As the number of table records is increased and especially for values more than (or equal to) 8, 000, 000, the performance advantage offered by employing the Bloom filter structure increases significantly and the difference in speed execution of queries is obvious as it also rises exponentially.

It is important to consider the fact that during the repetitive execution of the same queries, we observed the same runtime, but sometimes there was a gap of about two seconds between results. In these cases, we decided to take the average values in the relevant cases.

Fig. 3.
figure 3

Queries execution time vs records size

5 Conclusions

5.1 Research Conclusions

The large response times of SQL queries in relational databases affects not only the users, but also other applications that may run on the same computer or the network itself hosting the relevant database. The Bloom filter, capacity wise, is an effective solution and it has been used in numerous applications in the past, especially when immediate control of an object membership was required.

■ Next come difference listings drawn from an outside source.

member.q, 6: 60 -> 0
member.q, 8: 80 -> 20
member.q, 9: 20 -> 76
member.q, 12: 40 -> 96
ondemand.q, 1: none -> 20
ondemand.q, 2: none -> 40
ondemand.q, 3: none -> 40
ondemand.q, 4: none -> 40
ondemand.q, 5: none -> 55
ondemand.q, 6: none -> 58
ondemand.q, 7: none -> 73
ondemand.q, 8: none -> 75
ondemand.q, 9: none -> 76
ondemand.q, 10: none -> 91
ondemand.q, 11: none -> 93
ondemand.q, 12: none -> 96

The relevant experiments suggest that the inclusion of Bloom filter structure in an SQL Server database (with large number of records - 10, 000, 000 records) that may increase its data access performance. The optimization of query execution time to a database, using Bloom structure, allows users to quickly extract the needed information and increase the efficiency of relevant database. The Bloom structure in a relational database acts as a filter that removes from the join, membership or existence control queries the need to access-process records that do not meet the criteria of relevant questions. The potential profit from this restriction involved in accessing-searching records through an SQL query highly depends on the false positive records that the control of the Bloom filter returns. This relative number is limited as the length of the binary values of Bloom filter is increased.

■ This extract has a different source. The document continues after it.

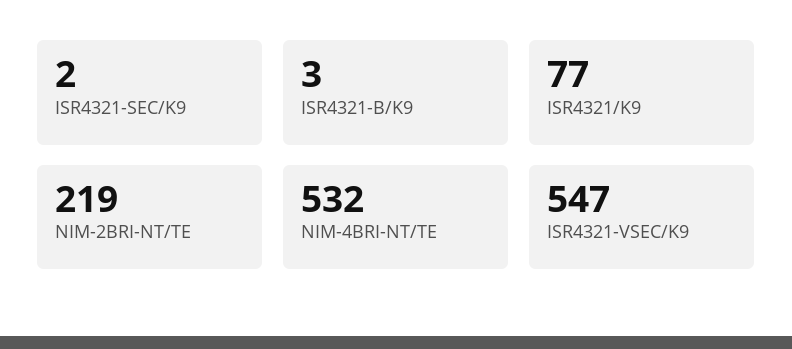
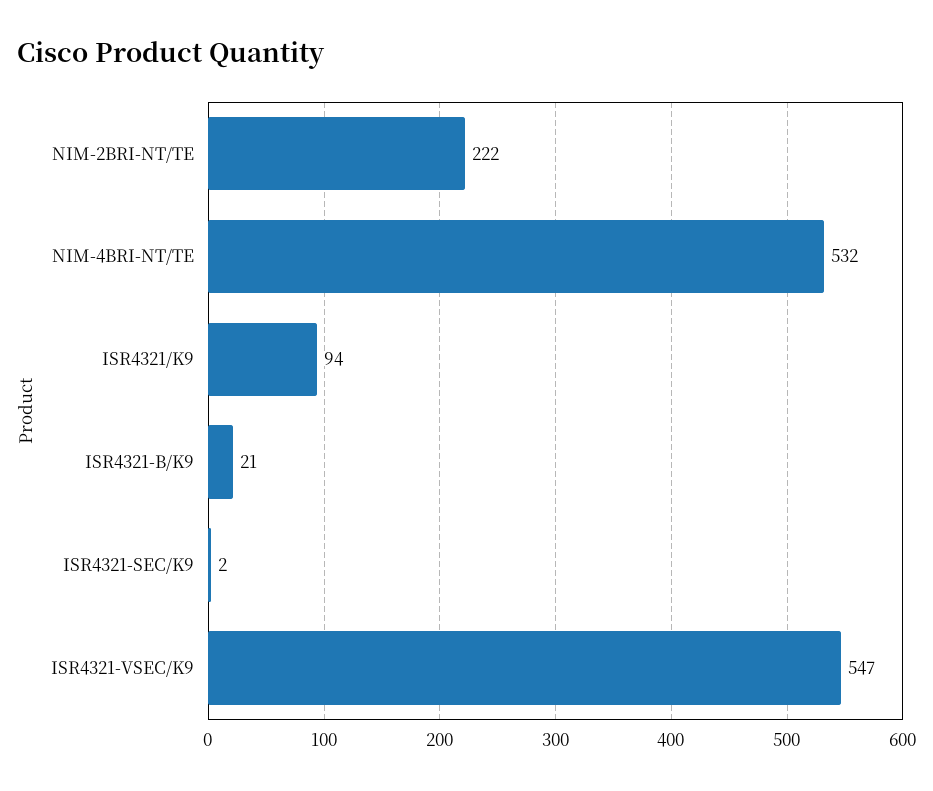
ISR4321-B/K9: 3 -> 21
ISR4321/K9: 77 -> 94
NIM-2BRI-NT/TE: 219 -> 222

In this topic, an acceptable speed execution as well as balanced storage requirements, according to the requirements of each database instance and the user requirements, which concern the access speed of the relevant database, should be chosen. Especially, in cases like a database containing historical data records with no probability of further record updates, the adoption of Bloom filter for faster access among numerous relevant tables can be considered a solution that could lead to increased efficiency.

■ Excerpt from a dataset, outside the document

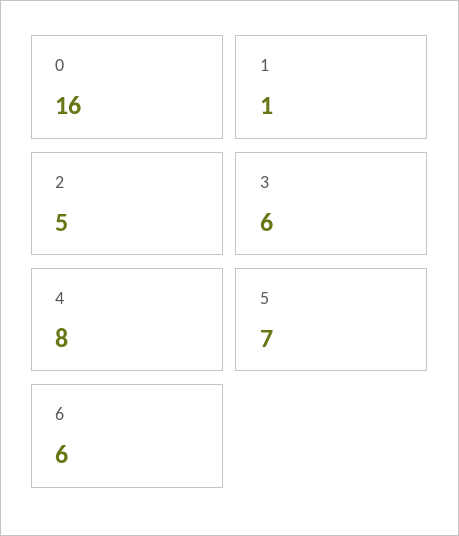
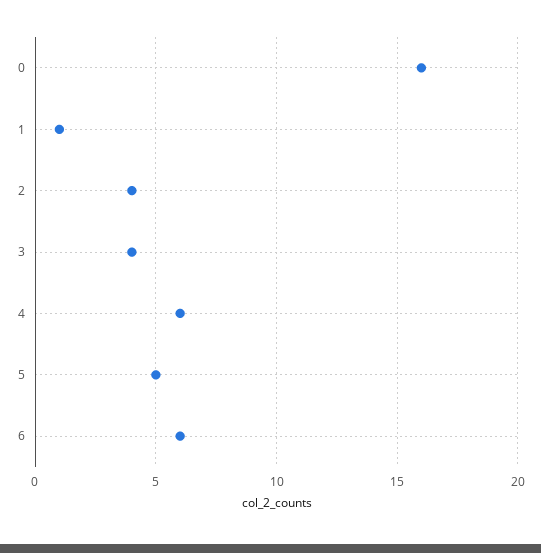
2: 5 -> 4
3: 6 -> 4
4: 8 -> 6
5: 7 -> 5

As it can be seen from the execution times of SQL queries (Tables 1, 2 and Fig. 3), the benefit of the, in advance, restriction of records involved in an SQL query is greater than including all records of data tables and indexes used for direct access to them. It should be noted that as the experimental measurements show, the application of Bloom filter structure in a database deserves to be selected only when the number of entries in the relevant tables are very large. Consequently, the use of Bloom filter may have the opposite effect, i.e. increase the query runtime.

5.2 Research Constraints

In the evaluation of the Bloom filter, we did not take into account possible delays caused by maintenance and regular updates of the Bloom filter structure during the record updates in the relevant tables. These possible delays could be caused in the execution of other SQL queries as well. Although all experiments were performed on the same machine, the ones with Bloom filter that were performed at different times, may have been affected (in performance) by possible processes running in the background. These relevant deviations do not directly affect the performance comparison among the same queries with or without the use of Bloom filter, but mostly between different SQL commands used.

5.3 Future Extensions

A promising and useful step would be to investigate the applicability of Bloom filters in other relational database management systems (like Oracle, SysBase, MySQL) with the aim of generalizing previous conclusions drawn from experimentation on the SQL Server relational database management system. Also, a possible review of the actual performance of database operations with millions of records used to store application data, will allow more reliable conclusions about the use of Bloom filter structure in relational databases. Thus possible delays of the system during the application operation can be taken into account.